Visualization Newton Three Body Problem

The “three-body problem,” central to astrophysics and mechanics, has challenged scientists for centuries. Recent theoretical work introduces a novel solution, allowing precise predictions of the probability of each body escaping the system.

Hebrew University Researcher Introduces New Approach to Three-Body Problem, Predicts its Outcome Statistics.

The “three-body problem,” the term coined for predicting the motion of three gravitating bodies in space, is essential for understanding a variety of astrophysical processes as well as a large class of mechanical problems, and has occupied some of the world’s best physicists, astronomers and mathematicians for over three centuries. Their attempts have led to the discovery of several important fields of science; yet its solution remained a mystery.

At the end of the 17th century, Sir Isaac Newton succeeded in explaining the motion of the planets around the sun through a law of universal gravitation. He also sought to explain the motion of the moon. Since both the earth and the sun determine the motion of the moon, Newton became interested in the problem of predicting the motion of three bodies moving in space under the influence of their mutual gravitational attraction (see illustration to the right), a problem that later became known as “the three-body problem.”

Three Body Problem

Credit: The Hebrew University of Jerusalem

However, unlike the two-body problem, Newton was unable to obtain a general mathematical solution for it. Indeed, the three-body problem proved easy to define, yet difficult to solve.

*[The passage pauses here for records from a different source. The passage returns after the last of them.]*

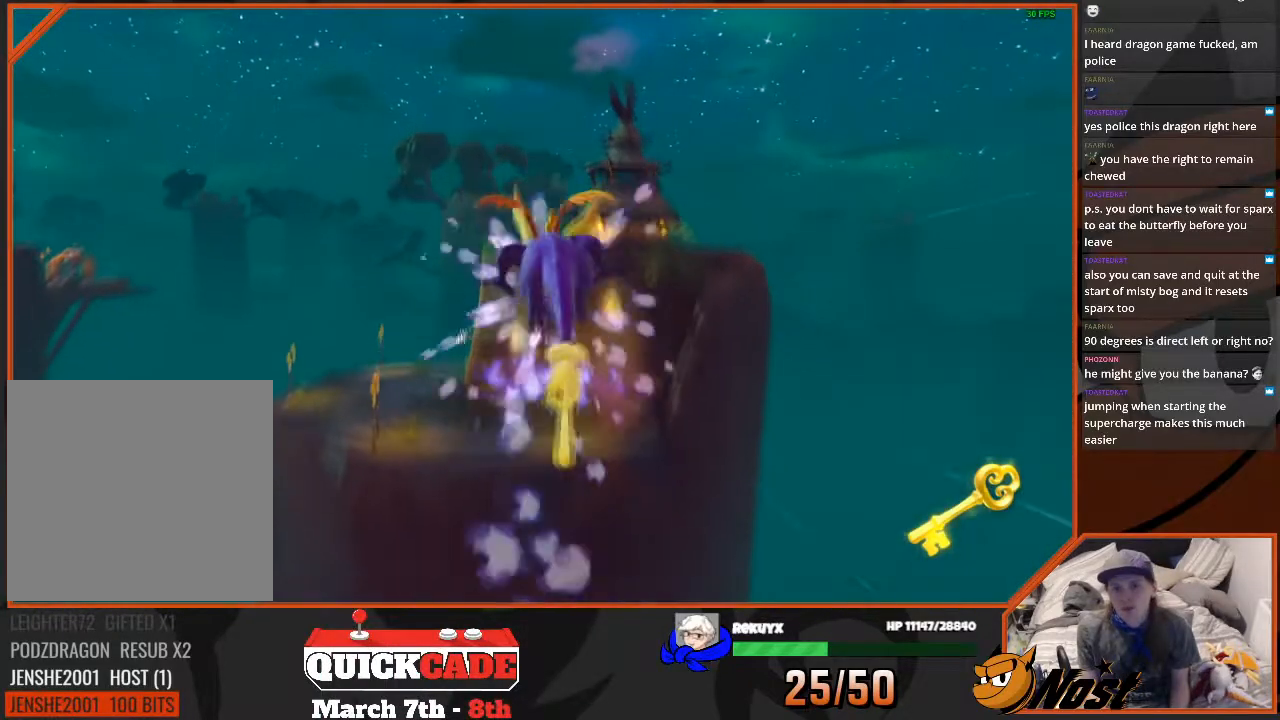
{"buttons": ["SQUARE"], "left_stick": "center", "right_stick": "center", "events": [[234, "CROSS", "up"]]}
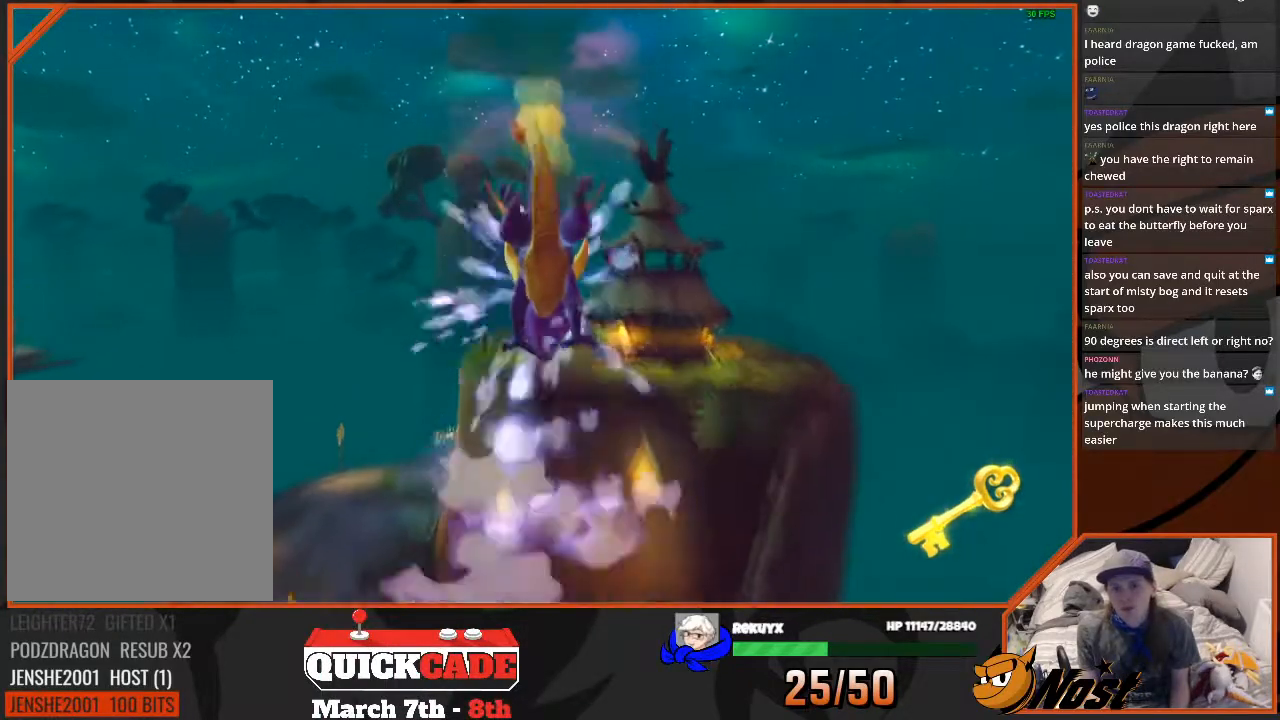
{"buttons": ["SQUARE"], "left_stick": "center", "right_stick": "center", "events": []}
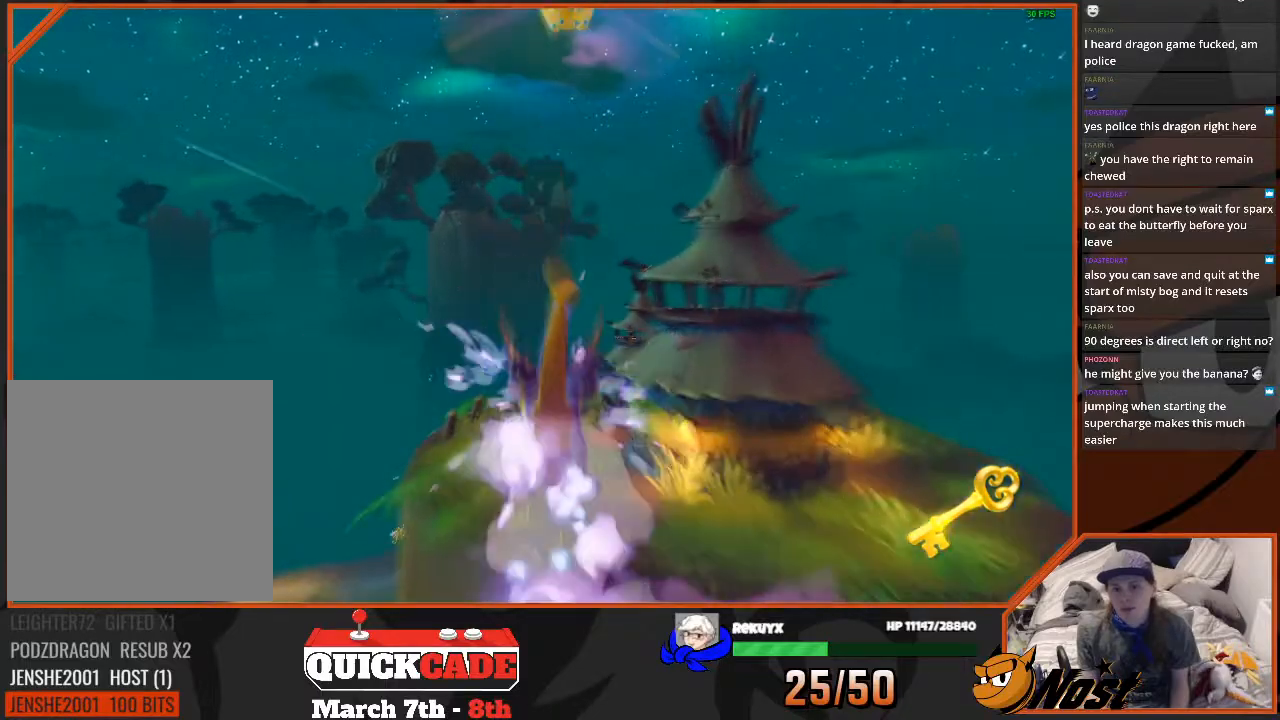
{"buttons": [], "left_stick": "up-right", "right_stick": "center", "events": [[401, "left_stick", "right"], [468, "left_stick", "up-right"], [501, "SQUARE", "up"]]}
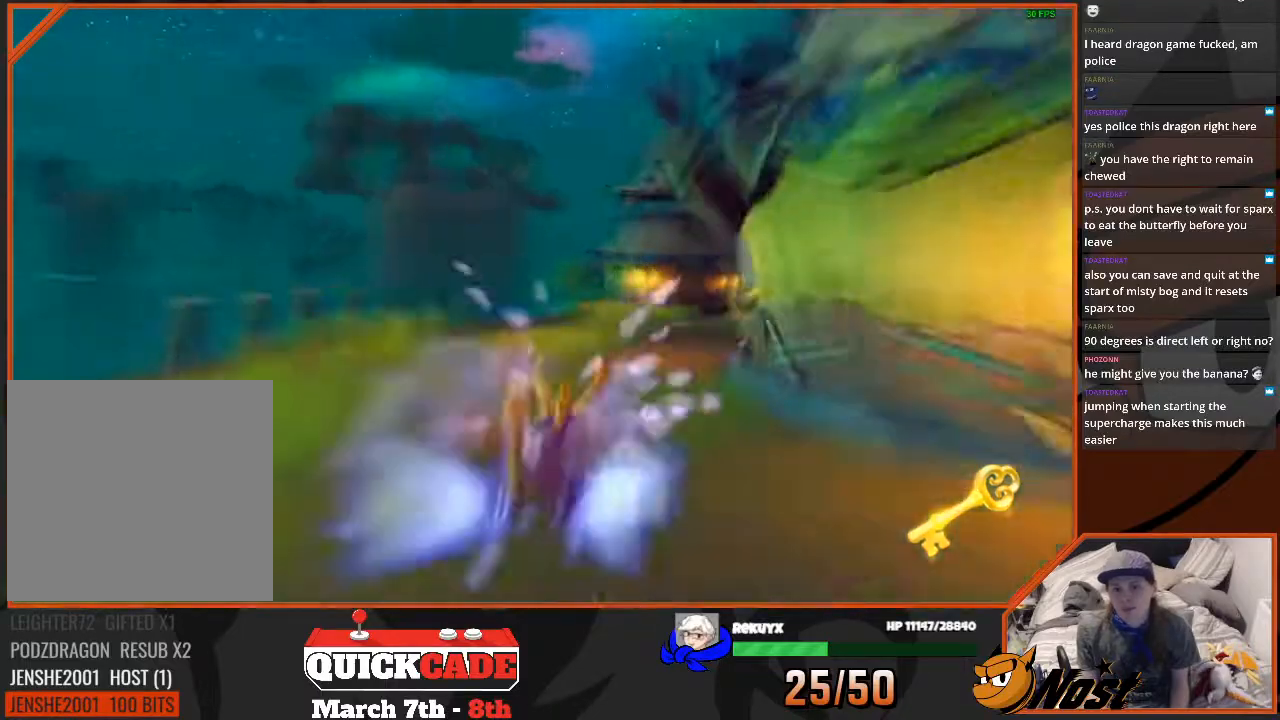
{"buttons": [], "left_stick": "right", "right_stick": "right", "events": [[133, "left_stick", "up"], [434, "right_stick", "right"], [500, "left_stick", "right"]]}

New research, led by Professor Barak Kol at Hebrew University of Jerusalem’s Racah Institute of Physics, adds a step to this scientific journey that began with Newton, touching on the limits of scientific prediction and the role of chaos in it.

The theoretical study presents a novel and exact reduction of the problem, enabled by a re-examination of the basic concepts that underlie previous theories. It allows for a precise prediction of the probability for each of the three bodies to escape the system.

Following Newton and two centuries of fruitful research in the field including by Euler, Lagrange, and Jacobi, by the late 19th century the mathematician Poincare discovered that the problem exhibits extreme sensitivity to the bodies’ initial positions and velocities. This sensitivity, which later became known as chaos, has far-reaching implications – it indicates that there is no deterministic solution in closed-form to the three-body problem.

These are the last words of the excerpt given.